Artist's rendition of the Colchester Roman circus. Carole Raddato, Wikimedia Commons
Colchester, in the county of Essex, England, is perhaps best known as Britain’s oldest recorded town. The earliest record of Colchester’s existence is a reference by the Roman writer, Pliny the Elder in AD 77. In describing the island ofAnglesey, a large island off the northwest coast of present-day Wales, he wrote that ‘it is about 200 miles from Camulodunum, a town in Britain’. Camulodunum was the pre-Roman name for Colchester, the first known reference to any named settlement in this country.” It was a settlement that featured, among other things, a Roman circus.
The site of the Roman circus was identified in 2004 by the Colchester Archeological Trust, and it represents the only known Roman circus in Britain.
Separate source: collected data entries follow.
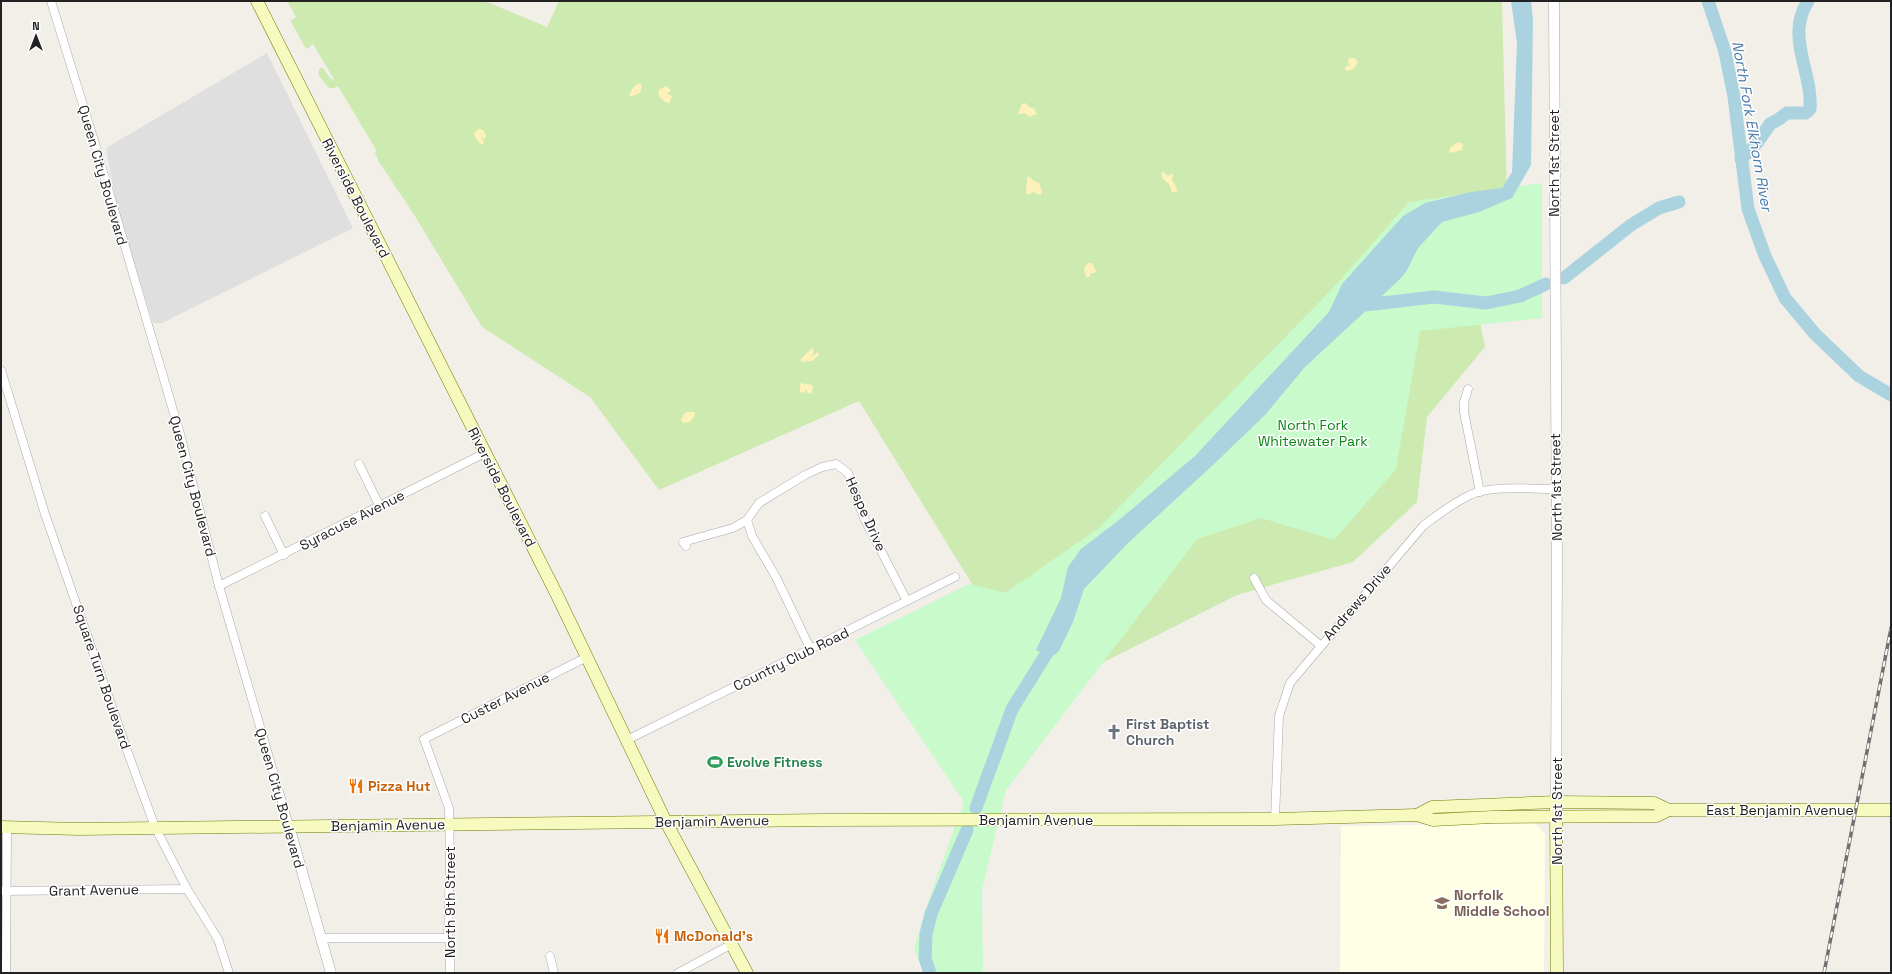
<svg xmlns="http://www.w3.org/2000/svg" width="1892" height="974" viewBox="0 0 1892 974" font-family="'Space Grotesk',sans-serif">
<style>
.residential{fill:#e0dfdf}
.education{fill:#ffffe5}
.grass{fill:#cdebb0}
.sand{fill:#fff1ba}
.park{fill:#c8facc}
.water{fill:#aad3df}
.lines{fill:none;stroke-linecap:round;stroke-linejoin:round}
.river{stroke:#aad3df;stroke-width:13}
.minor-casing{stroke:#a9a9a9;stroke-width:9}
.tertiary-casing{stroke:#a9a9a9;stroke-width:11}
.secondary-casing{stroke:#707d05;stroke-width:13}
.minor{stroke:#fff;stroke-width:8}
.tertiary{stroke:#fff;stroke-width:10}
.secondary{stroke:#f7fabf;stroke-width:12}
.rail-casing{stroke:#707070;stroke-width:3.5}
.rail{stroke:#fff;stroke-width:2;stroke-dasharray:6;stroke-linecap:butt}
.labels{text-anchor:middle;stroke-width:3;stroke-linejoin:round;paint-order:stroke}
.street-label{font-size:14px;fill:#222;stroke:#fff}
.park-label{font-size:14px;fill:#0c8416;stroke:#fff}
.worship-label{font-size:14px;font-weight:bold;fill:#5b616d;stroke:#fff;text-anchor:start}
.leisure-label{font-size:14px;font-weight:bold;fill:#27864d;stroke:#fff;text-anchor:start}
.food-label{font-size:14px;font-weight:bold;fill:#c56008;stroke:#fff;text-anchor:start}
.education-label{font-size:14px;font-weight:bold;fill:#785e54;stroke:#fff;text-anchor:start}
.water-label{font-size:15px;font-style:italic;fill:#4a7aab;stroke:#fff}
</style>
<rect width="100%" height="100%" fill="#f2efe9"/>
<path class="residential" d="M267,53L353,228L162,323H153L115,199L106,148Z"/>
<path class="education" d="M1535,823L1545,834L1544,973H1340L1341,826Z"/>
<path class="grass" d="M287,1H485L547,27L559,1H1502L1508,236L1465,243L1485,347L1427,417L1417,502L1353,562L1237,595L1040,694L859,401L659,490L590,397L482,327L413,213L379,162L375,153L376,150L338,86L334,88H329L320,77L318,72L320,68H323L330,78L335,81L313,44L307,49L305,47L291,22V20L296,17Z"/>
<g class="sand">
<path d="M1349,58H1355L1358,63L1352,70L1346,71L1345,67L1350,65L1348,62Z"/>
<path d="M638,83L642,85L640,93L629,97L632,89Z"/>
<path d="M666,86L671,90L667,94L672,96L669,103C663,102 657,96 659,90Z"/>
<path d="M1025,103L1029,107L1034,108L1037,114L1029,117L1025,113L1018,114L1022,104Z"/>
<path d="M478,129L483,130L486,135L485,139L481,137L484,141L482,145L478,142L474,134Z"/>
<path d="M1458,142L1463,144L1462,150L1449,153L1450,148Z"/>
<path d="M1163,172L1168,176L1173,173L1172,180L1176,187L1177,192H1172L1169,184L1163,179L1161,174Z"/>
<path d="M1027,177H1030L1034,181L1039,183L1042,191L1041,195L1033,192L1029,195L1026,193Z"/>
<path d="M1088,263H1092L1096,271L1095,273H1091L1089,277H1086L1084,268Z"/>
<path d="M812,348L814,351L811,357L818,352L819,355L812,361L801,362V359Z"/>
<path d="M801,383L812,385L813,387L811,394L808,393L806,389L804,393L800,392V386Z"/>
<path d="M687,412H694L695,415L690,422L683,423L681,420L684,414Z"/>
</g>
<path class="park" d="M1542,183V318L1420,331L1396,469L1334,540L1261,518L1197,539L1006,790L982,890L983,973H924L914,948L931,893L964,802L855,640L969,584L1005,593L1099,528L1334,287L1409,202Z"/>
<path class="water" d="M1511,1H1531L1533,20L1531,165L1512,198L1479,212L1442,222L1418,248L1406,272L1398,281L1305,367L1265,415L1214,464L1127,544L1084,589L1073,622L1059,651L1051,657L1036,650L1061,598L1068,567L1081,549L1119,520L1195,456L1329,312L1342,284L1403,216L1425,203L1471,192L1502,188L1512,172L1517,43Z"/>
<g class="lines">
<g class="river">
<path d="M1708,1L1725,52L1734,97L1748,209L1765,256L1785,298L1815,334L1859,376L1891,395"/>
<path d="M1741,159L1757,143L1770,124L1779,119L1787,113H1806L1810,109C1813,72 1785,37 1808,1"/>
<path d="M1564,278L1631,225L1659,208L1679,202"/>
<path d="M1356,306L1434,297L1486,303L1520,296L1546,284"/>
<path d="M976,808L1012,709L1050,648L1053,638"/>
<path d="M930,973L925,958L926,934L931,914L967,830"/>
</g>
<defs>
<g id="minor">
<path d="M51,1L95,144L180,434L219,586L289,826"/>
<path d="M1,370L45,514L128,753L155,827L187,889L218,939L229,973"/>
<path d="M1468,389L1464,402V412L1480,492"/>
<path d="M359,464L379,505"/>
<path d="M265,516L284,555"/>
<path d="M747,520L752,536L776,577L811,650"/>
<path d="M686,546L683,542L733,528L747,520L759,503L805,475L822,467L836,464L848,473L864,518L907,601"/>
<path d="M1254,578L1266,600L1320,645"/>
<path d="M219,586L485,453"/>
<path d="M627,740L955,577"/>
<path d="M1275,819L1279,716L1290,683L1423,526C1437,515 1454,503 1470,495C1492,485 1531,489 1556,489"/>
<path d="M1,891L187,889"/>
<path d="M320,938H448"/>
<path d="M550,956L554,973"/>
<path d="M6,973L7,829"/>
<path d="M450,973V944L448,938L450,861L449,808L424,739L587,657"/>
<path d="M678,973L732,944"/>
</g>
<g id="tertiary">
<path d="M1554,1L1557,560L1556,802"/>
<path d="M289,826L331,973"/>
</g>
<g id="secondary">
<path d="M257,1L557,595L666,822L747,973"/>
<path d="M1556,808L1557,973"/>
<path d="M1417,815L1432,807L1556,802L1654,803L1669,810H1891"/>
<path d="M1,827L79,829L823,820L1275,819L1417,815L1433,820L1492,817L1657,816L1669,810"/>
</g>
</defs>
<use href="#minor" class="minor-casing"/>
<use href="#tertiary" class="tertiary-casing"/>
<use href="#secondary" class="secondary-casing"/>
<use href="#minor" class="minor"/>
<use href="#tertiary" class="tertiary"/>
<use href="#secondary" class="secondary"/>
<defs>
<path id="rail" d="M1824,973L1891,628"/>
</defs>
<use href="#rail" class="rail-casing"/>
<use href="#rail" class="rail"/>
</g>
<defs>
<symbol id="church-bare" viewBox="-9 -9 18 18"><path d="M-1.2-6h2.4v3.5h3.3v2.4h-3.3V6h-2.4V-.1h-3.3v-2.4h3.3Z" fill="#6b7280" stroke="#fff" stroke-width="2.5" paint-order="stroke"/></symbol>
<symbol id="stadium-bare" viewBox="-9 -9 18 18"><path d="M0-5a6.5 5 0 1 0 0 10a6.5 5 0 1 0 0-10ZM-3.5-1.8h7v3.6h-7Z" fill="#2e9e5b" stroke="#fff" stroke-width="2.5" paint-order="stroke"/></symbol>
<symbol id="restaurant-bare" viewBox="-9 -9 18 18"><path d="M-5-6h1v4h1v-4h1v4h1v-4h1v5L-1.5 .5V6h-2V.5L-5-1ZM5-6V6H3V1.5H1.5Q1.5-4 5-6Z" fill="#e8710a" stroke="#fff" stroke-width="2.5" paint-order="stroke"/></symbol>
<symbol id="school-bare" viewBox="-9 -9 18 18"><path d="M0-5L7-2L0 1L-7-2ZM-4 1L0 2.5L4 1V4Q0 6-4 4Z" fill="#8d6e63" stroke="#fff" stroke-width="2.5" paint-order="stroke"/></symbol>
</defs>
<g fill-rule="evenodd">
<use href="#church-bare" x="1103" y="721" width="22" height="22"/>
<use href="#stadium-bare" x="704" y="751" width="22" height="22"/>
<use href="#restaurant-bare" x="345" y="775" width="22" height="22"/>
<use href="#school-bare" x="1431" y="892" width="22" height="22"/>
<use href="#restaurant-bare" x="651" y="925" width="22" height="22"/>
</g>
<g class="labels">
<g class="street-label">
<text transform="translate(1554 163) rotate(-90)" y="5">North 1st Street</text>
<text transform="translate(103 175) rotate(74)" y="5">Queen City Boulevard</text>
<text transform="translate(356 198) rotate(63)" y="5">Riverside Boulevard</text>
<text transform="translate(193 486) rotate(75)" y="5">Queen City Boulevard</text>
<text transform="translate(502 487) rotate(63)" y="5">Riverside Boulevard</text>
<text transform="translate(1556 487) rotate(-91)" y="5">North 1st Street</text>
<text transform="translate(866 514) rotate(66)" y="5">Hespe Drive</text>
<text transform="translate(352 520) rotate(-27)" y="5">Syracuse Avenue</text>
<text transform="translate(1357 602) rotate(-49)" y="5">Andrews Drive</text>
<text transform="translate(791 659) rotate(-26)" y="5">Country Club Road</text>
<text transform="translate(102 677) rotate(71)" y="5">Square Turn Boulevard</text>
<text transform="translate(505 698) rotate(-27)" y="5">Custer Avenue</text>
<text transform="translate(280 798) rotate(74)" y="5">Queen City Boulevard</text>
<text x="1780" y="815">East Benjamin Avenue</text>
<text transform="translate(1557 811) rotate(-90)" y="5">North 1st Street</text>
<text x="1036" y="825">Benjamin Avenue</text>
<text transform="translate(712 821) rotate(-1)" y="5">Benjamin Avenue</text>
<text transform="translate(388 825) rotate(-1)" y="5">Benjamin Avenue</text>
<text transform="translate(94 890) rotate(-1)" y="5">Grant Avenue</text>
<text transform="translate(450 902) rotate(-90)" y="5">North 9th Street</text>
</g>
<g class="park-label">
<text x="1313" y="430">North Fork<tspan x="1313" dy="16">Whitewater Park</tspan></text>
</g>
<g class="worship-label">
<text x="1126" y="729">First Baptist<tspan x="1126" dy="16">Church</tspan></text>
</g>
<g class="leisure-label">
<text x="727" y="767">Evolve Fitness</text>
</g>
<g class="food-label">
<text x="368" y="791">Pizza Hut</text>
<text x="674" y="941">McDonald's</text>
</g>
<g class="education-label">
<text x="1454" y="900">Norfolk<tspan x="1454" dy="16">Middle School</tspan></text>
</g>
<g class="water-label">
<text transform="translate(1752 126) rotate(80)" y="5">North Fork Elkhorn River</text>
</g>
</g>
<rect width="1892" height="974" fill="none" stroke="#222222" stroke-width="4"/>
<g transform="translate(36 36)" stroke="#ffffff" stroke-width="3" paint-order="stroke">
<path d="M0-3L7 15L0 10L-7 15Z" fill="#222222"/>
<text y="-6" font-size="11" font-weight="bold" text-anchor="middle" fill="#222222">N</text>
</g>
</svg>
The once monumental structure, at 400m long and 80m wide, is thought to have seated up to 8,000 spectators, and would have been used as a venue for various spectator sports, including chariot-racing. The circus is sited on the former army garrison site about 500 metres south of the southern Roman wall of Colchester. Rather poetically, part of the circus resides under the former garrison stables.
The circus starting gates were found first in the garden of the Sergeants’ Mess in Le Cateau Road. In 2005 the TV programme ‘Time Team’ subsequently located the starting gates, some of the wall, and the spina, the centre wall in the circus which acted as a barrier for chariot racing.